### EXERCISE DESCRIPTION
Quote the data below in full, minus the images.

### LISTED ENTRIES
#####

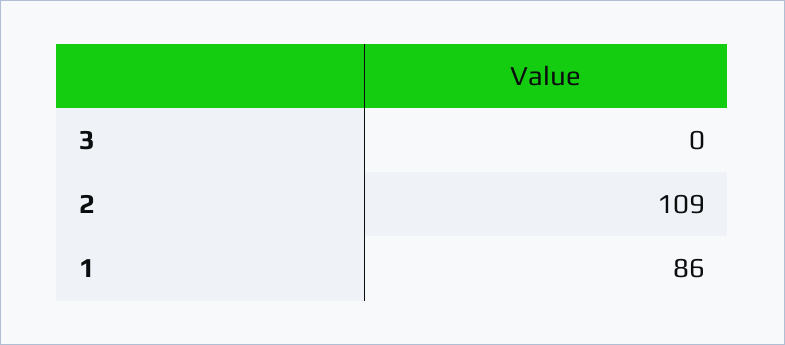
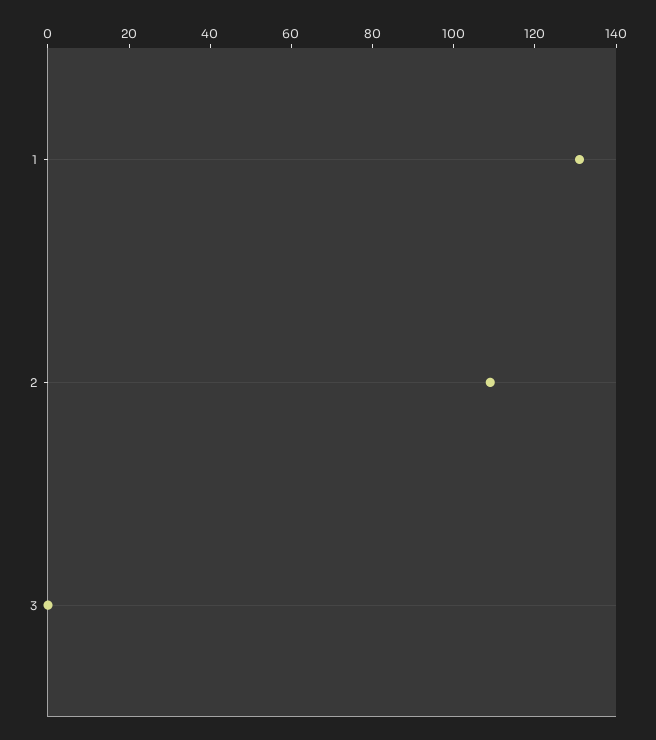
1: 86 -> 130

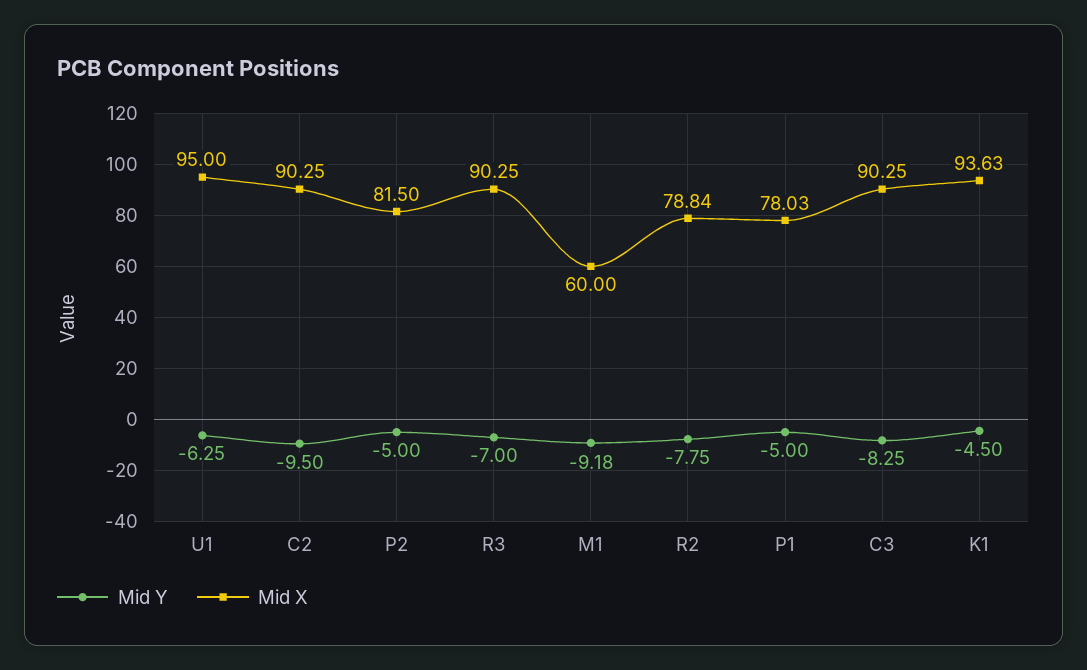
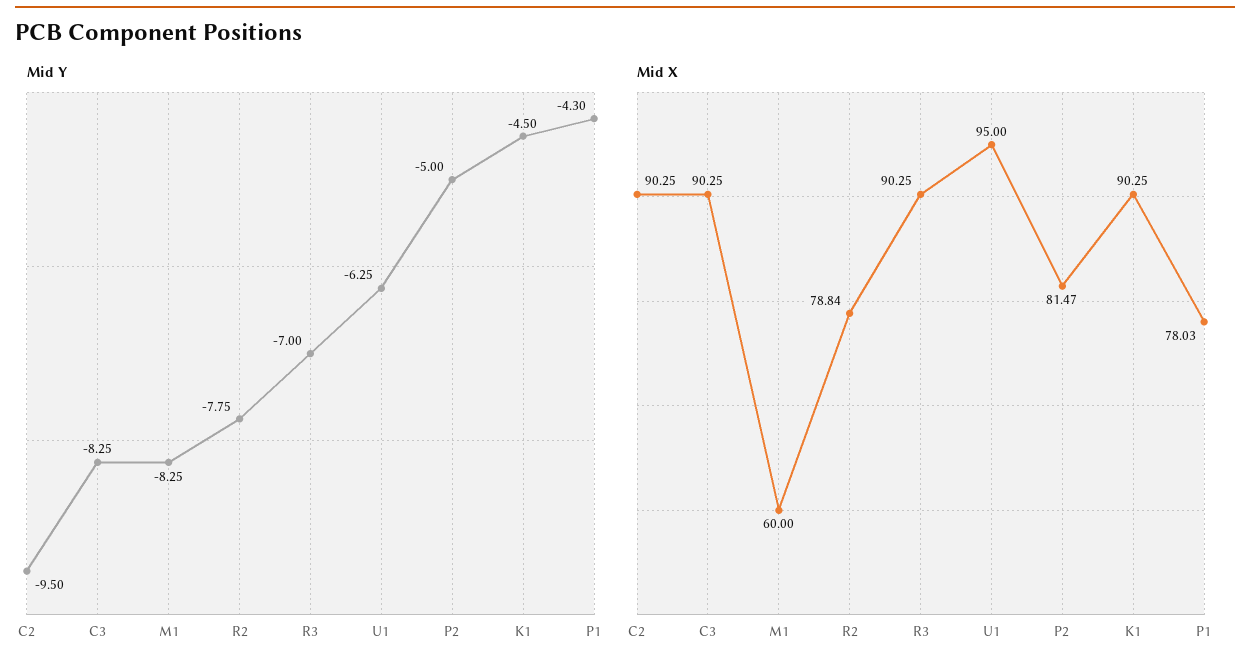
Mid X, P2: 81.5 -> 81.47
Mid Y, M1: -9.18 -> -8.25
Mid Y, P1: -5 -> -4.3
Mid X, K1: 93.63 -> 90.25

#####

### RESPONSE AREA
1: 86 -> 130

Mid X, P2: 81.5 -> 81.47
Mid Y, M1: -9.18 -> -8.25
Mid Y, P1: -5 -> -4.3
Mid X, K1: 93.63 -> 90.25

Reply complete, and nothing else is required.